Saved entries
▼▼▼

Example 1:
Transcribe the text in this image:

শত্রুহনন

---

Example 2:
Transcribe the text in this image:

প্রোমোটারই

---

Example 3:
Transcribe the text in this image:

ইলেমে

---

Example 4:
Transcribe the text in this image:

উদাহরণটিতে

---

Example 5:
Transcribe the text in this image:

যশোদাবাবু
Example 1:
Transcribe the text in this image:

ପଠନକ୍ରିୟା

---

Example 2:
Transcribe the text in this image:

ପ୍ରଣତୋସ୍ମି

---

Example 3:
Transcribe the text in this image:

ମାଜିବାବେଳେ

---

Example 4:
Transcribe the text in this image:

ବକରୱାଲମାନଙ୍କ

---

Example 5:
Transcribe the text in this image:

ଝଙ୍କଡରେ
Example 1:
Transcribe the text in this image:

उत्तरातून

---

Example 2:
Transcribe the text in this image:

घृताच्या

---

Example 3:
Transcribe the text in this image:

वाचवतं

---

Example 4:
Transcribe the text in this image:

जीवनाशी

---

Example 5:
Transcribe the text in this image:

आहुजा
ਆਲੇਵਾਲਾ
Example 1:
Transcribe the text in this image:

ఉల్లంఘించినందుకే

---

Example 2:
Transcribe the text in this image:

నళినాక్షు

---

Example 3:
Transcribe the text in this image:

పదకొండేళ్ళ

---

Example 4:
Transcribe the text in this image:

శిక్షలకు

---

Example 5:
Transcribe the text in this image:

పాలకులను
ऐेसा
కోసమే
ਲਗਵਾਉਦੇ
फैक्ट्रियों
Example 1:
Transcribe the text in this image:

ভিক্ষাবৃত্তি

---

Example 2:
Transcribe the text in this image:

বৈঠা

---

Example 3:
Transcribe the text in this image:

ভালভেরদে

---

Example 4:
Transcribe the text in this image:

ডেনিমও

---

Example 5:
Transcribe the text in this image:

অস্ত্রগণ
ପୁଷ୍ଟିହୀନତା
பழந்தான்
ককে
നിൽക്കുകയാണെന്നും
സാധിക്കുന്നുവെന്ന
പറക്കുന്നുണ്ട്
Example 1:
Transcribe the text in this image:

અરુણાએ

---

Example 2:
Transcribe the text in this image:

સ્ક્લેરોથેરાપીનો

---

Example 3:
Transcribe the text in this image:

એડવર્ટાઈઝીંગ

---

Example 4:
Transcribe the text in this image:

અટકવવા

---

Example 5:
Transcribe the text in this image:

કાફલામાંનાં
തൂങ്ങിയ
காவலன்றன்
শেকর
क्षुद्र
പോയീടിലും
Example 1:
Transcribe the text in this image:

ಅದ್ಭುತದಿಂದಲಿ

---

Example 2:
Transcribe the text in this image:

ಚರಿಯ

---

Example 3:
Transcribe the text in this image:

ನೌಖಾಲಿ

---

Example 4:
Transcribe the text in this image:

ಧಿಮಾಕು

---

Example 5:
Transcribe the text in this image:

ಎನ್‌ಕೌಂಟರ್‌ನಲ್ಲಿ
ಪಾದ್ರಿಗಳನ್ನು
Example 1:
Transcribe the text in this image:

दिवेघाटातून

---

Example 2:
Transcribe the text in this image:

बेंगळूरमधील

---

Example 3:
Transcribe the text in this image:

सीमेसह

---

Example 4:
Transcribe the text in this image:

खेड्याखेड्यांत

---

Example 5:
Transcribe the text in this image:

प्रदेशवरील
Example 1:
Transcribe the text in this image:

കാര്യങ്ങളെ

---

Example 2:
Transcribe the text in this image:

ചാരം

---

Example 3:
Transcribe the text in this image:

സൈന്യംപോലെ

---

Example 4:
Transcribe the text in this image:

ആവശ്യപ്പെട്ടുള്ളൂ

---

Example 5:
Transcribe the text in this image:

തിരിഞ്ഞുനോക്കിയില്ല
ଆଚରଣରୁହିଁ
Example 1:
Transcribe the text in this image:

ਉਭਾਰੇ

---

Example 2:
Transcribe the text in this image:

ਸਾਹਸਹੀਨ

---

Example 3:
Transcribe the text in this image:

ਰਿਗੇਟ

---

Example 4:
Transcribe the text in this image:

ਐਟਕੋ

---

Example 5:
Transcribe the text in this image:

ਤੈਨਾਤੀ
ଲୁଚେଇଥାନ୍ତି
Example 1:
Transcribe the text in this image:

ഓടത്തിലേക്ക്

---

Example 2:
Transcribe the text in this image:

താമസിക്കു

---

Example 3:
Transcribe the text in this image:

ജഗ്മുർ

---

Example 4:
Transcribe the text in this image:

▲▲▲

TASK TO CARRY OUT:
Reproduce each record exactly, leaving nothing out.

OUTPUT BELOW:
Example 1:
Transcribe the text in this image:

শত্রুহনন

---

Example 2:
Transcribe the text in this image:

প্রোমোটারই

---

Example 3:
Transcribe the text in this image:

ইলেমে

---

Example 4:
Transcribe the text in this image:

উদাহরণটিতে

---

Example 5:
Transcribe the text in this image:

যশোদাবাবু
Example 1:
Transcribe the text in this image:

ପଠନକ୍ରିୟା

---

Example 2:
Transcribe the text in this image:

ପ୍ରଣତୋସ୍ମି

---

Example 3:
Transcribe the text in this image:

ମାଜିବାବେଳେ

---

Example 4:
Transcribe the text in this image:

ବକରୱାଲମାନଙ୍କ

---

Example 5:
Transcribe the text in this image:

ଝଙ୍କଡରେ
Example 1:
Transcribe the text in this image:

उत्तरातून

---

Example 2:
Transcribe the text in this image:

घृताच्या

---

Example 3:
Transcribe the text in this image:

वाचवतं

---

Example 4:
Transcribe the text in this image:

जीवनाशी

---

Example 5:
Transcribe the text in this image:

आहुजा
ਆਲੇਵਾਲਾ
Example 1:
Transcribe the text in this image:

ఉల్లంఘించినందుకే

---

Example 2:
Transcribe the text in this image:

నళినాక్షు

---

Example 3:
Transcribe the text in this image:

పదకొండేళ్ళ

---

Example 4:
Transcribe the text in this image:

శిక్షలకు

---

Example 5:
Transcribe the text in this image:

పాలకులను
ऐेसा
కోసమే
ਲਗਵਾਉਦੇ
फैक्ट्रियों
Example 1:
Transcribe the text in this image:

ভিক্ষাবৃত্তি

---

Example 2:
Transcribe the text in this image:

বৈঠা

---

Example 3:
Transcribe the text in this image:

ভালভেরদে

---

Example 4:
Transcribe the text in this image:

ডেনিমও

---

Example 5:
Transcribe the text in this image:

অস্ত্রগণ
ପୁଷ୍ଟିହୀନତା
பழந்தான்
ককে
നിൽക്കുകയാണെന്നും
സാധിക്കുന്നുവെന്ന
പറക്കുന്നുണ്ട്
Example 1:
Transcribe the text in this image:

અરુણાએ

---

Example 2:
Transcribe the text in this image:

સ્ક્લેરોથેરાપીનો

---

Example 3:
Transcribe the text in this image:

એડવર્ટાઈઝીંગ

---

Example 4:
Transcribe the text in this image:

અટકવવા

---

Example 5:
Transcribe the text in this image:

કાફલામાંનાં
തൂങ്ങിയ
காவலன்றன்
শেকর
क्षुद्र
പോയീടിലും
Example 1:
Transcribe the text in this image:

ಅದ್ಭುತದಿಂದಲಿ

---

Example 2:
Transcribe the text in this image:

ಚರಿಯ

---

Example 3:
Transcribe the text in this image:

ನೌಖಾಲಿ

---

Example 4:
Transcribe the text in this image:

ಧಿಮಾಕು

---

Example 5:
Transcribe the text in this image:

ಎನ್‌ಕೌಂಟರ್‌ನಲ್ಲಿ
ಪಾದ್ರಿಗಳನ್ನು
Example 1:
Transcribe the text in this image:

दिवेघाटातून

---

Example 2:
Transcribe the text in this image:

बेंगळूरमधील

---

Example 3:
Transcribe the text in this image:

सीमेसह

---

Example 4:
Transcribe the text in this image:

खेड्याखेड्यांत

---

Example 5:
Transcribe the text in this image:

प्रदेशवरील
Example 1:
Transcribe the text in this image:

കാര്യങ്ങളെ

---

Example 2:
Transcribe the text in this image:

ചാരം

---

Example 3:
Transcribe the text in this image:

സൈന്യംപോലെ

---

Example 4:
Transcribe the text in this image:

ആവശ്യപ്പെട്ടുള്ളൂ

---

Example 5:
Transcribe the text in this image:

തിരിഞ്ഞുനോക്കിയില്ല
ଆଚରଣରୁହିଁ
Example 1:
Transcribe the text in this image:

ਉਭਾਰੇ

---

Example 2:
Transcribe the text in this image:

ਸਾਹਸਹੀਨ

---

Example 3:
Transcribe the text in this image:

ਰਿਗੇਟ

---

Example 4:
Transcribe the text in this image:

ਐਟਕੋ

---

Example 5:
Transcribe the text in this image:

ਤੈਨਾਤੀ
ଲୁଚେଇଥାନ୍ତି
Example 1:
Transcribe the text in this image:

ഓടത്തിലേക്ക്

---

Example 2:
Transcribe the text in this image:

താമസിക്കു

---

Example 3:
Transcribe the text in this image:

ജഗ്മുർ

---

Example 4:
Transcribe the text in this image:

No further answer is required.